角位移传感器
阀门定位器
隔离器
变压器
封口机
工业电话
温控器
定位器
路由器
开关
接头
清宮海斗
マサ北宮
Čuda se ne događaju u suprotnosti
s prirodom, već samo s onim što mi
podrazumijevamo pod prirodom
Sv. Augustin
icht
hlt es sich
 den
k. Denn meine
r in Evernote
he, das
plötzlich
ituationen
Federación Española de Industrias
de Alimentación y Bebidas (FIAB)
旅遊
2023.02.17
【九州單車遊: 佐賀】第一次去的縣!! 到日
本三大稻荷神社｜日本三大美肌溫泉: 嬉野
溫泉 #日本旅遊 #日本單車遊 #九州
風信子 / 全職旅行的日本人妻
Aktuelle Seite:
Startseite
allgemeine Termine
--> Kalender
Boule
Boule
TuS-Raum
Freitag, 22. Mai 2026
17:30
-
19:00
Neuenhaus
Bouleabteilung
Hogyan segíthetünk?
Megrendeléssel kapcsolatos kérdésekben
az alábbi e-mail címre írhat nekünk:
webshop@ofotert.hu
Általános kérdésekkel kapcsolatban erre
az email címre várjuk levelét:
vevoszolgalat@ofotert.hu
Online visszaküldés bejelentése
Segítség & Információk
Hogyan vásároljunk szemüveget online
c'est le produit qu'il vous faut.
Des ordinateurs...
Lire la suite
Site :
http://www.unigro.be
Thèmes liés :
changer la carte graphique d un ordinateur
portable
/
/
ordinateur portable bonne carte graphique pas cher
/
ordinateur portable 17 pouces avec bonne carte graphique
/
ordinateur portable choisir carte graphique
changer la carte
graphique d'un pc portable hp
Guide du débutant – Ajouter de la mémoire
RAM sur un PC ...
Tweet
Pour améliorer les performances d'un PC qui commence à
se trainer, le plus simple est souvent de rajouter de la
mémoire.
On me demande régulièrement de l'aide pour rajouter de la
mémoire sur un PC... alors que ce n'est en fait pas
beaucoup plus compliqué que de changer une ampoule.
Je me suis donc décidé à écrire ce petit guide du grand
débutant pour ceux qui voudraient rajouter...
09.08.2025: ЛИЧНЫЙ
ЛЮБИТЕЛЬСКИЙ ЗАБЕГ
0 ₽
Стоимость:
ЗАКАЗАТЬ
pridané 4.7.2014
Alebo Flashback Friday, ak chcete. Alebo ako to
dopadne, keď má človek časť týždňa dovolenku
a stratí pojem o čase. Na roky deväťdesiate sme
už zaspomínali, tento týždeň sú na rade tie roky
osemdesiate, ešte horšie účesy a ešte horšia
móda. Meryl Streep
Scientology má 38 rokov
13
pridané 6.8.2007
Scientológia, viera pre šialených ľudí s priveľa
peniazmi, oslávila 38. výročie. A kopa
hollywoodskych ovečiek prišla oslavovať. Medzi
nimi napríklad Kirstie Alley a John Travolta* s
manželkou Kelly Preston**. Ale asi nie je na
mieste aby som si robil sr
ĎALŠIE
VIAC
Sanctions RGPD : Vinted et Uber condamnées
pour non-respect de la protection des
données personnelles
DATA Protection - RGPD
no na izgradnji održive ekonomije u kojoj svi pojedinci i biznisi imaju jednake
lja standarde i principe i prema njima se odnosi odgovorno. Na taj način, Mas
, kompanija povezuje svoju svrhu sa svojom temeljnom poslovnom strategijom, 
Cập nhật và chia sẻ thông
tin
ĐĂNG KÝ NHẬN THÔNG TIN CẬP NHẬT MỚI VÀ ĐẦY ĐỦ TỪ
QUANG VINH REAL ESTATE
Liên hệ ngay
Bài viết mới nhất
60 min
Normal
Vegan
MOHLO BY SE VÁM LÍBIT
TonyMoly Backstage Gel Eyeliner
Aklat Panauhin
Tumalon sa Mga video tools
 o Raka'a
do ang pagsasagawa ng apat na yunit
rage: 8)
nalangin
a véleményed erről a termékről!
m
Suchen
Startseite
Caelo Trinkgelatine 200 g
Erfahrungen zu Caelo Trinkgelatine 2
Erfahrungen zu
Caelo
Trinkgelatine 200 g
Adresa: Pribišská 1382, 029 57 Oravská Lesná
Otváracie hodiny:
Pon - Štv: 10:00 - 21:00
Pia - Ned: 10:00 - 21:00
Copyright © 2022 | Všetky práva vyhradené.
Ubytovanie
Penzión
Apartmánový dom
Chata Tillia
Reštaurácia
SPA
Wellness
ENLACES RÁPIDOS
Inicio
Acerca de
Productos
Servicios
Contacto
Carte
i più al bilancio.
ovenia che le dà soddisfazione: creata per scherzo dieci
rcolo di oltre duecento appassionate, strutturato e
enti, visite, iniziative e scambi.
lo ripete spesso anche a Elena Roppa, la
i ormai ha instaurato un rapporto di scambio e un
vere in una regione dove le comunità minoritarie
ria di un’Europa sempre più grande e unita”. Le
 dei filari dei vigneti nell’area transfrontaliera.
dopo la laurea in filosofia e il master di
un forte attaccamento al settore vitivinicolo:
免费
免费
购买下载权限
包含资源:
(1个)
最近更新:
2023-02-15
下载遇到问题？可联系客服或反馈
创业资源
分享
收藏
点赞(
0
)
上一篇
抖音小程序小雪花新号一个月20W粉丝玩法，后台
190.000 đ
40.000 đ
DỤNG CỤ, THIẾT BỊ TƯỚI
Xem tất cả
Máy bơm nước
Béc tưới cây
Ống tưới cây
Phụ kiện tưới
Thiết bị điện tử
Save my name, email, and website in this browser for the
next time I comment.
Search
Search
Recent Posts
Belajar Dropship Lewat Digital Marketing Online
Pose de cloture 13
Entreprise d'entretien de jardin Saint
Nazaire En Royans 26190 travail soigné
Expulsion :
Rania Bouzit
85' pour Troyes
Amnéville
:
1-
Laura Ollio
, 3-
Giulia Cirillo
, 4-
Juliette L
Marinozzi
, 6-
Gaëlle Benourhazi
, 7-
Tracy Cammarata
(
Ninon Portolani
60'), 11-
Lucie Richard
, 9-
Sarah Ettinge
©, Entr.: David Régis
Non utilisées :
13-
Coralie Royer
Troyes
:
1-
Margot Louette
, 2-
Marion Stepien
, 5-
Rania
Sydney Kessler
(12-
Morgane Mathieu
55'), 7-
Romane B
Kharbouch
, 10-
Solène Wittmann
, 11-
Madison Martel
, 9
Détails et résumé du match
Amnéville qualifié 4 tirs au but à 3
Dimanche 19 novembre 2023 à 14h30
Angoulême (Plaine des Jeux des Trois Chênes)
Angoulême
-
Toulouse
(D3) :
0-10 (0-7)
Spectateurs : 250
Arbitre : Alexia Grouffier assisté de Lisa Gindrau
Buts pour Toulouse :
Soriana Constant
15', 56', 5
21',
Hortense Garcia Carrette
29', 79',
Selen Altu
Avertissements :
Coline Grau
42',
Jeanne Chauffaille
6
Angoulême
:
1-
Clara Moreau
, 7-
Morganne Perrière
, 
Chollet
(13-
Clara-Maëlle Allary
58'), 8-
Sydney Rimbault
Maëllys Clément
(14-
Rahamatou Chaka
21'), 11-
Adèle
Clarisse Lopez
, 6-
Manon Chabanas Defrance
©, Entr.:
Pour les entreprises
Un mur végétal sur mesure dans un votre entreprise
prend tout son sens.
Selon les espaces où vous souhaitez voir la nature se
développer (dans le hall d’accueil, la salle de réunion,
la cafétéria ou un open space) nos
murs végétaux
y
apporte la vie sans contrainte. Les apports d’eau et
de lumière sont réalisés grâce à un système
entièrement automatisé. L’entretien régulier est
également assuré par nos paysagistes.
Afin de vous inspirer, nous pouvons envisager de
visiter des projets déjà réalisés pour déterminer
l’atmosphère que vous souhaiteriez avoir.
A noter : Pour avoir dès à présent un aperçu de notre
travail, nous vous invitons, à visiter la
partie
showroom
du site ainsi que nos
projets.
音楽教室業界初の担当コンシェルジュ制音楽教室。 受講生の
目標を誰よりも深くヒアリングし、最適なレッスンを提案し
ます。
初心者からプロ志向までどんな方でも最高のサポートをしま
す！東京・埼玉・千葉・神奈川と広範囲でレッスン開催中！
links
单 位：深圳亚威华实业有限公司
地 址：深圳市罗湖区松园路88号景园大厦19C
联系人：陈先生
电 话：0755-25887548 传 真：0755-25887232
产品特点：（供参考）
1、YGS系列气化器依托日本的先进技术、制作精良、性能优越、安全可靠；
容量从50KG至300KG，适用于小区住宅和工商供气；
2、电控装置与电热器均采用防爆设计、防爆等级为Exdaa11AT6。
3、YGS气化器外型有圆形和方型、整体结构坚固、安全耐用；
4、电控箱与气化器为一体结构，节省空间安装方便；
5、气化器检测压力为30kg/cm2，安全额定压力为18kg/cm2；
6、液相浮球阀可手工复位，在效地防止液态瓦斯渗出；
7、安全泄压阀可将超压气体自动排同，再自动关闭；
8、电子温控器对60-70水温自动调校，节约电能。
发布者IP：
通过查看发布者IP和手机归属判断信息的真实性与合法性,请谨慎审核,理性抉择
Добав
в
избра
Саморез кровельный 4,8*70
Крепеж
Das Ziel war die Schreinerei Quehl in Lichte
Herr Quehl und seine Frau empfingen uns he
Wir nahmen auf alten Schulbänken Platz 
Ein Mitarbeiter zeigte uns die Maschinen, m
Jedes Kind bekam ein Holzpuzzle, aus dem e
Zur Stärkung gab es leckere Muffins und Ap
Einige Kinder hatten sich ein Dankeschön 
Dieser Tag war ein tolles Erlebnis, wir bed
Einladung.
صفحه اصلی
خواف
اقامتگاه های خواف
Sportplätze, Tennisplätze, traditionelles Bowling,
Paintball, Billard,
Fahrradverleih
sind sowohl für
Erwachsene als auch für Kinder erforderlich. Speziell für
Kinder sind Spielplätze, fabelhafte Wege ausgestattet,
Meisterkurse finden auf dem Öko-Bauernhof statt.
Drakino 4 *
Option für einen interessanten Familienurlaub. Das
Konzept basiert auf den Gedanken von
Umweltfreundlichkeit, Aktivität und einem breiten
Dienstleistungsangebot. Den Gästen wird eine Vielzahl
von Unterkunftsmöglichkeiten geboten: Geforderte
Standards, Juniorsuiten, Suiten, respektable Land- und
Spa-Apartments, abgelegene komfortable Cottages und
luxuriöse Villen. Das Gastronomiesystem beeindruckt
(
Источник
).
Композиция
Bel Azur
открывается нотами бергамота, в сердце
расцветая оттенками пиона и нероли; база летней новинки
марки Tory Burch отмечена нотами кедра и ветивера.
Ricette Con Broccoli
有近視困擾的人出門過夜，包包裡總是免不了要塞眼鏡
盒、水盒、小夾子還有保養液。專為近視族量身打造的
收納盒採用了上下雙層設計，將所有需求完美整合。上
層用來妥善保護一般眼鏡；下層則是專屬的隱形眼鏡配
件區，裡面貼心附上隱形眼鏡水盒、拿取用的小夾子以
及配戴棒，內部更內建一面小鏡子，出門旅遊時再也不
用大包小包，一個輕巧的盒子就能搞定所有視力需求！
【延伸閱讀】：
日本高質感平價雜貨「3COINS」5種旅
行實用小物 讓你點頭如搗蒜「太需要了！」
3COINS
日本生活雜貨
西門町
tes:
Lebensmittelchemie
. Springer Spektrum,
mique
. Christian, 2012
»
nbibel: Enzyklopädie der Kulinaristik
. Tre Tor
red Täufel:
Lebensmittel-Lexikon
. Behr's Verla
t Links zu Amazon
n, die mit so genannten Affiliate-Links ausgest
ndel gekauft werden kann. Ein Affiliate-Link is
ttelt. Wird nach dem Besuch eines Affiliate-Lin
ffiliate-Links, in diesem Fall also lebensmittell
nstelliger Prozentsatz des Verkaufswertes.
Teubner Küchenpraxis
__________________________________________________
§ **WORK ORDER**
Find the word "Erfahrungen" in the data and copy out each line where it turns up.

§ **REPLY**
Erfahrungen zu Caelo Trinkgelatine 2
Erfahrungen zu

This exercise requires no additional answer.